対する騎士団長は優しい雰囲気と高位貴族特有の柔らかな物腰の男だが、騎士を一睨みで黙らせ、盗賊か軍人かの二択を迫られて軍人を選んだ、食い詰めた荒くれ者の集団である国境警備兵を実力で黙らせる猛者であり、陰謀渦巻く王宮で常に一定の発言力を持ち続ける策略家でもある。
姫が動けなくなったとしたら本能的に危険を察知したのだろう。
とても納得のいく話だった。
「そういう訳で、剣術、体術、判断力などから総合的に相応しい団員を選んだ上で、懐かれそうな者から順に決定した。半数は同じ年ごろの娘を持つ団員、あとは割と見た目が優しそうな団員になった。君は強そうだから多分泣かれる。それで弾いた」
「…………そういうことですか」
クライブは脱力した。
「しかしな、ロイド殿下がそろそろ剣の稽古を始められる。君は剣の指南兼護衛として殿下に仕える予定だ」
ロイド殿下は王太子殿下の長男であり、セイラ殿下の兄にあたる。未来の王太子の教育係の一人兼護衛というのは大抜擢だ。

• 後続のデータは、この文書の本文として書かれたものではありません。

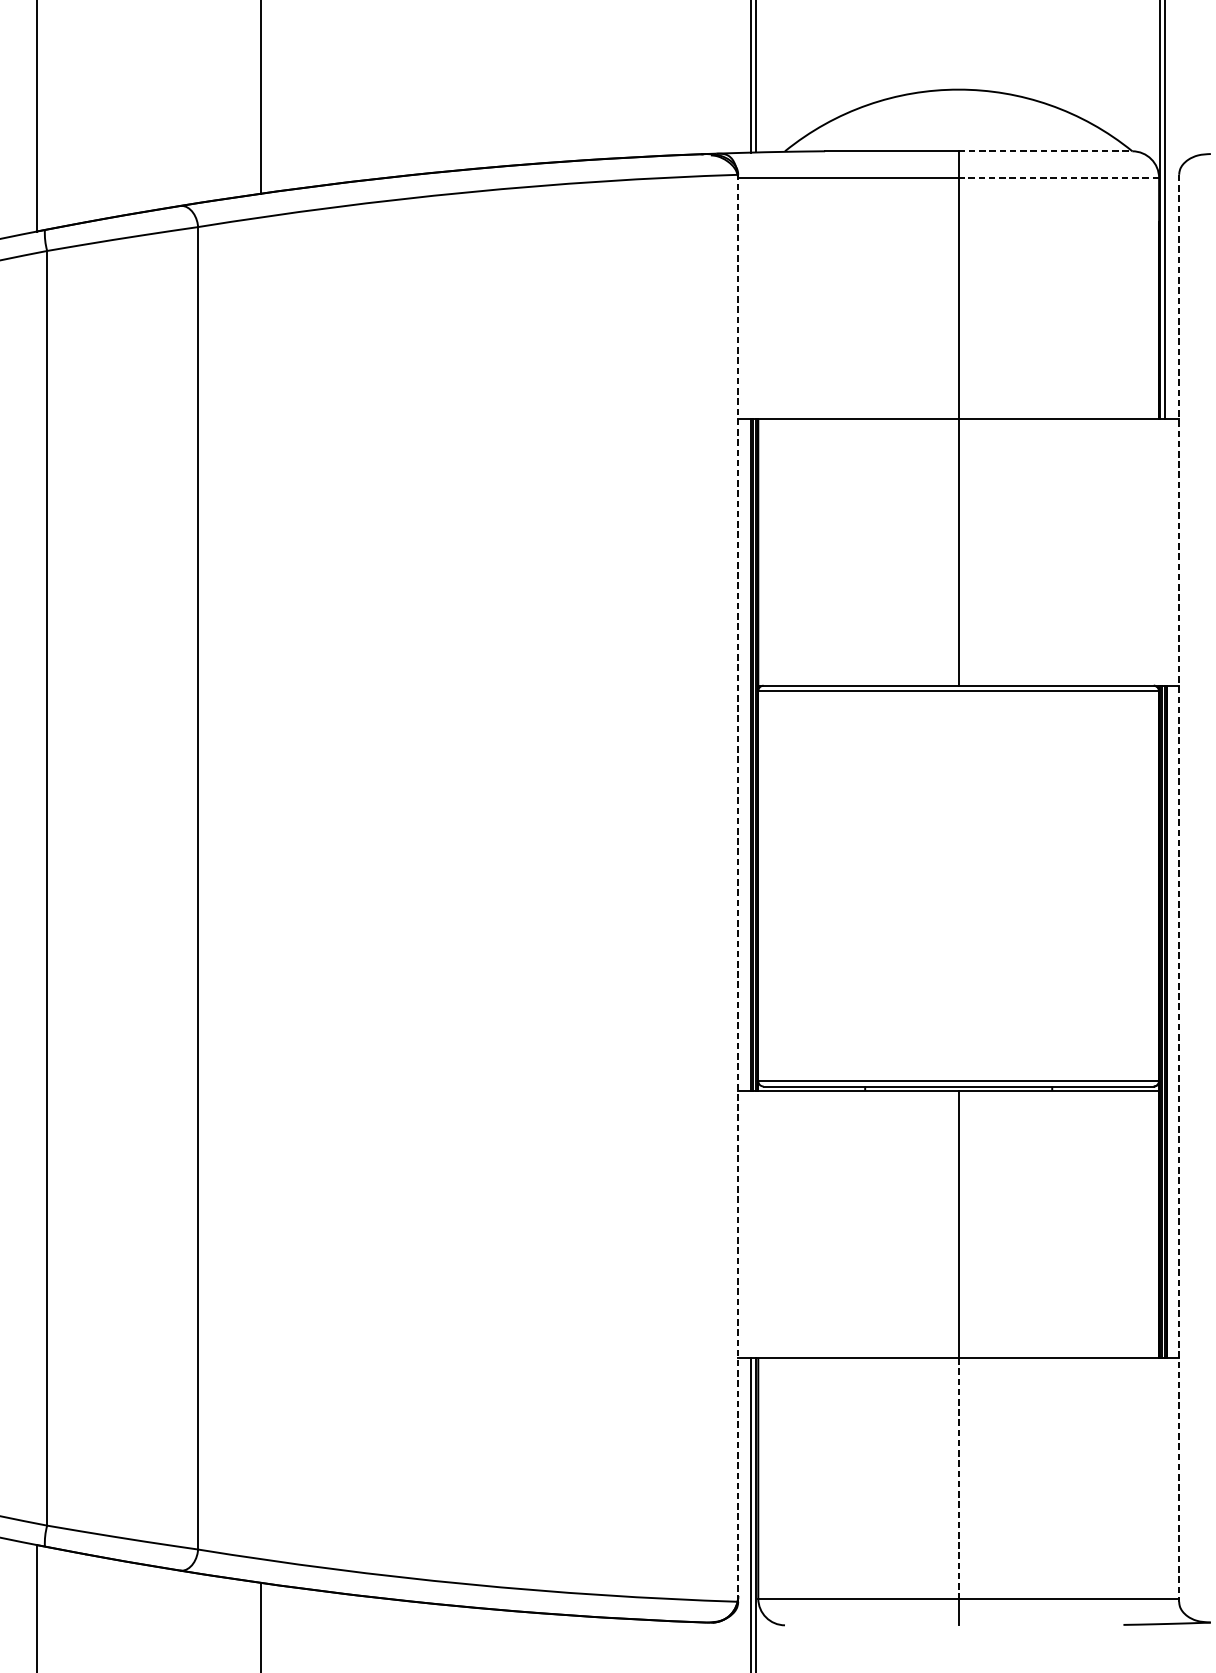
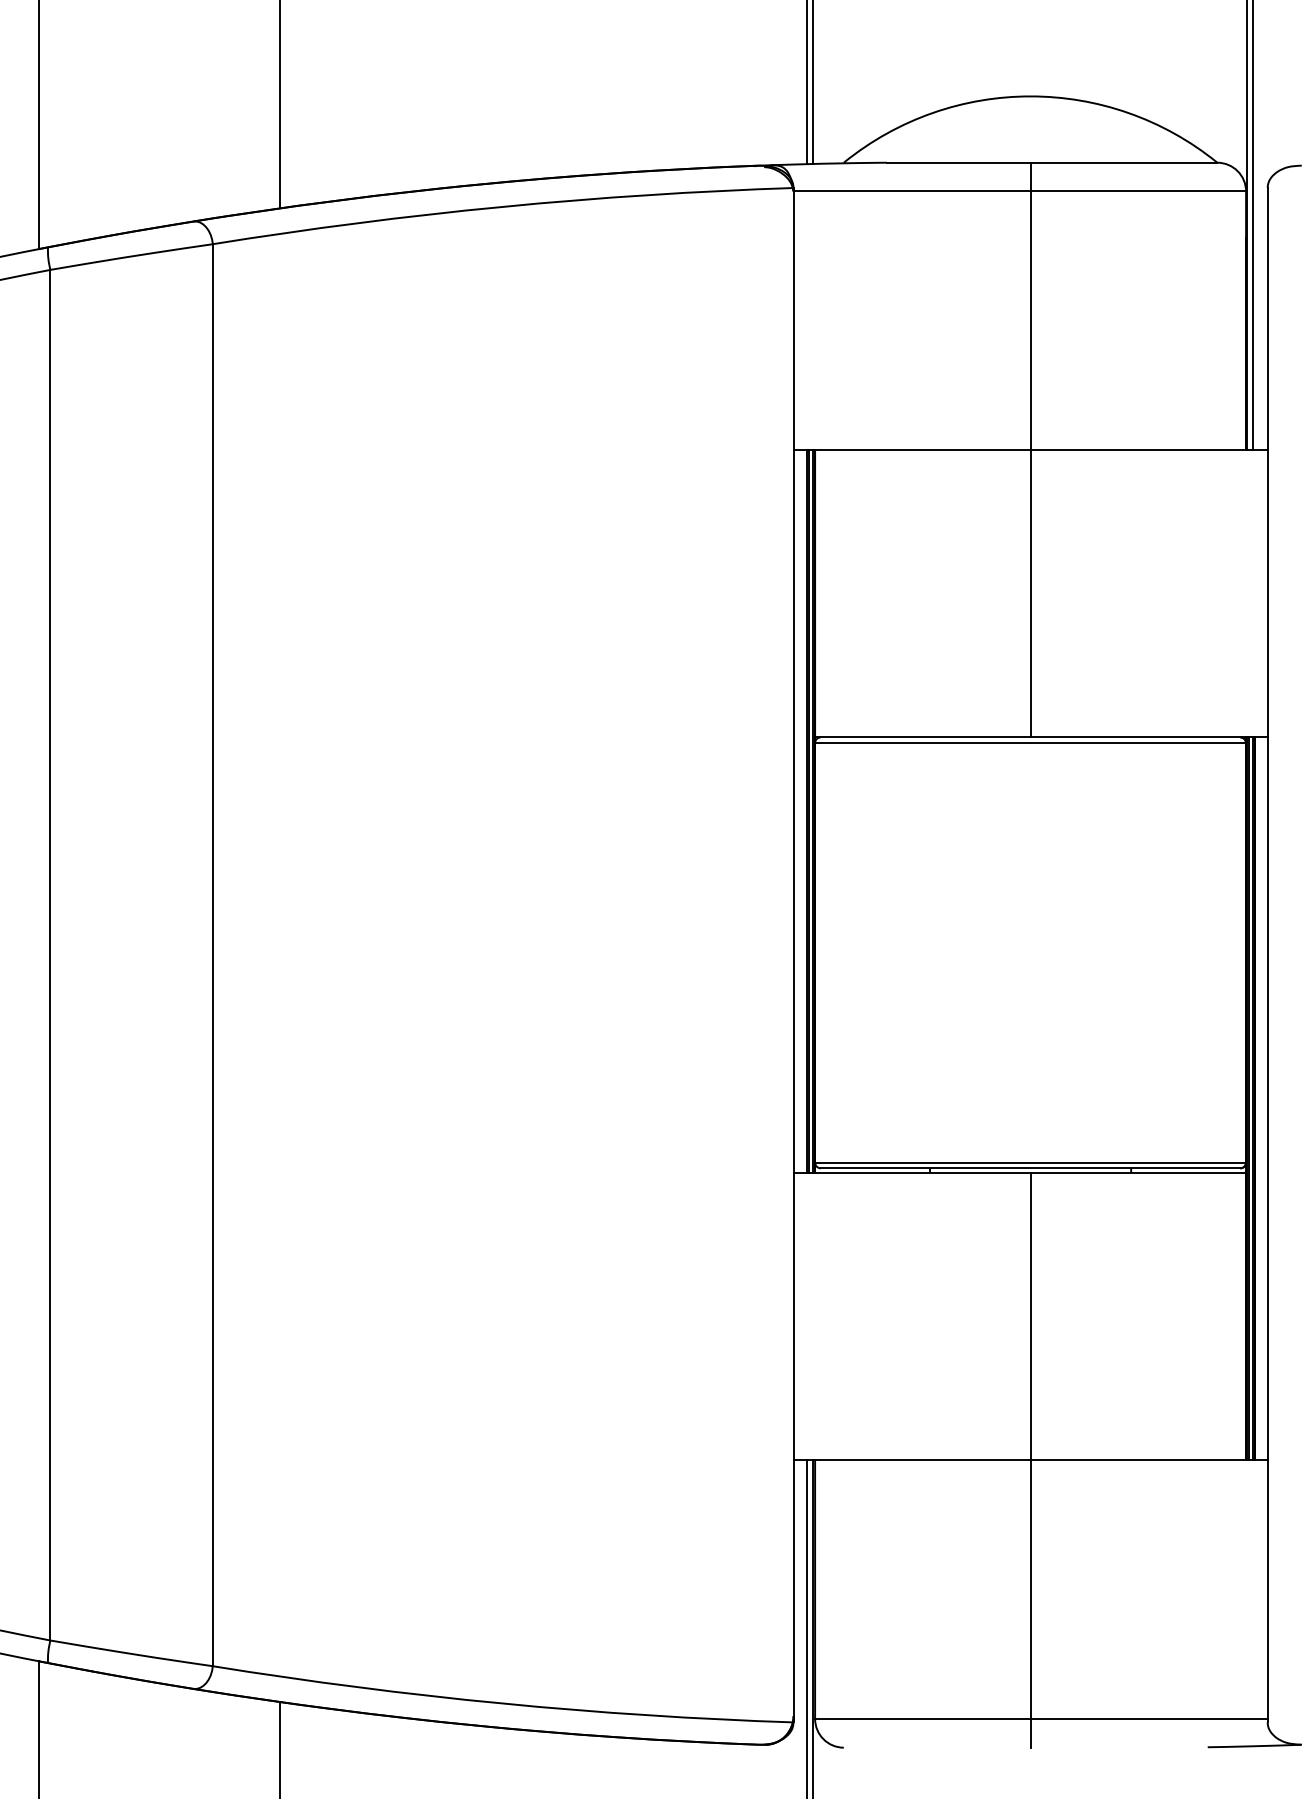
line: (1046, 151) -> (1124, 162), dashed -> solid
line: (1059, 178) -> (1138, 191), dashed -> solid
line: (738, 887) -> (793, 954), dashed -> solid
line: (1179, 888) -> (1267, 955), dashed -> solid
line: (958, 1479) -> (1030, 1590), dashed -> solid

「大変ありがたいのですが、私以上の実力者が騎士団にはいるのでは?」
剣術大会で毎回上位に食い込むクライヴだが、毎年のように優勝争いをする騎士を思い浮かべた。
自分より強い騎士は何人もいる。
「確かに君よりも強い者はいる。だが君は姿勢が良いし剣筋も申し分ない。だから疲れても身体の軸がぶれずに剣を振れる。何より教えるのが上手い。指南というのはただ強いだけではいけない。もちろん強くなければ話にならないがね。君があまり重要ではないところにいるのは、新人や若手の教育を務めているからというのもあるんだ。君に鍛えられた騎士は強くなるからな、どうしても手放せなかった。だが君の教え子が随分と育ってきているから、そろそろ他に団員の教育を任せて、王子の護衛にという話になった。だから辞められると困る、判ってくれるね?」
上官の言葉はクライヴには思ってもみないことばかりだった。
同時に、そういうことだったのかと納得した。
確かにネイサンは優しそうだ。本人は敵に舐められて困る。たまに味方にも舐められてもっと困るなどとぼやいているが。
――そういうことなら納得……するしかないかな。
隊長室を出たクライヴは陽射しに目を眇めながら苦笑するしかなかった。